Most posts about CE seem to be old, but I held out hope and followed the instructions. I was informed the group was not public, and further inquiries resulted in messages like "you do not have permission to access this page. This could be due to one of several reasons:

Your user account may not have sufficient privileges to access this page. Are you trying to edit someone else's post, access administrative features or some other privileged system?
If you are trying to post, the administrator may have disabled your account, or it may be awaiting activation."

As my account appears to be active, I am guessing CE is closed to further membership or closed.


----------



## Stuart Sweet (Jun 19, 2006)

You may want to check your group memberships. According to this thread: http://www.dbstalk.com/showthread.php?t=159408 you need to be a member of the Cutting Edge group. You are not currently a member of that group.

If you read and understand the rules, we'd love for you to join.


----------



## chroma601 (Jun 7, 2010)

That's the problem - I read the rules and then tried to follow the opt-in procedure, but a "group is not public" message came up.

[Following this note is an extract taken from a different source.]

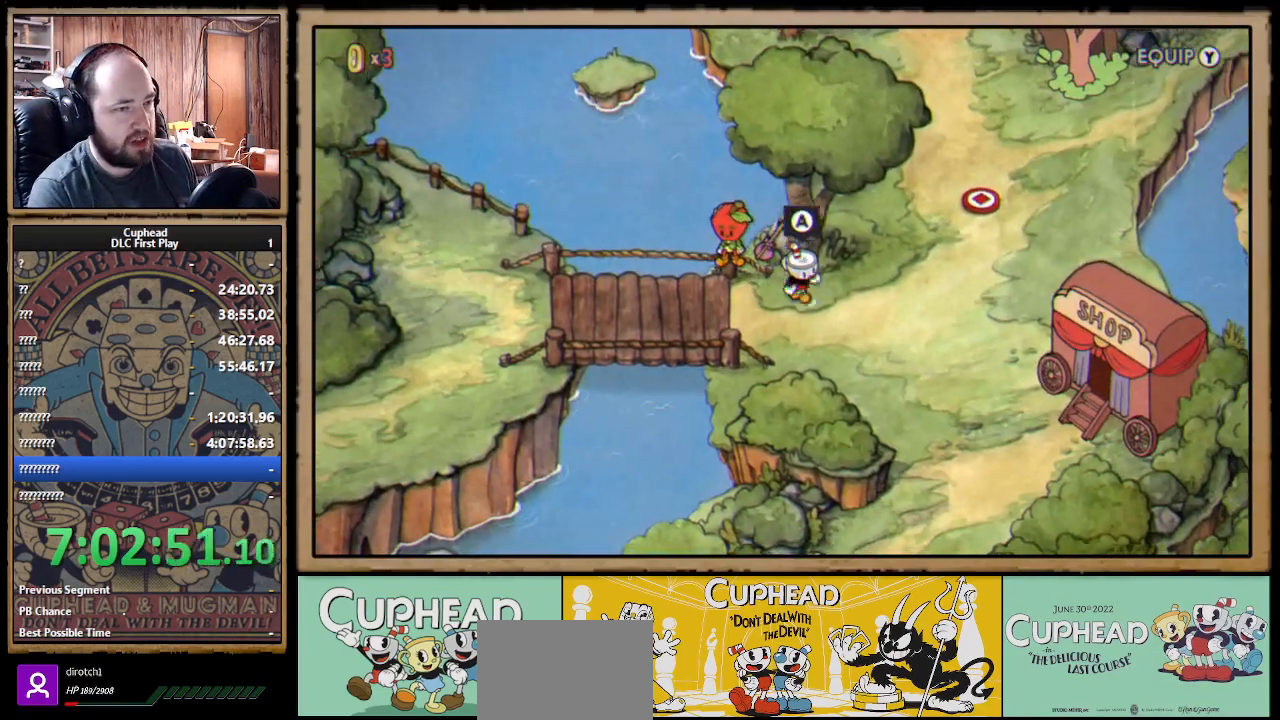
{"buttons": [], "left_stick": "right", "right_stick": "center", "events": [[67, "DPAD_DOWN", "up"]]}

As a retired video engineer I thought I might be useful...


----------



## chroma601 (Jun 7, 2010)

Waiting a bit - is the group closed to new members? I have been unable to join.


----------



## Chris Blount (Jun 22, 2001)

chroma601 said:


> Waiting a bit - is the group closed to new members? I have been unable to join.


 You are in now.


----------



## dpeters11 (May 30, 2007)

Nope, not closed. A mod may be able to help more than me, but my main suggestion would be to try from a desktop or laptop. Something may not be quite right on a mobile browser to enroll.

And there we go


----------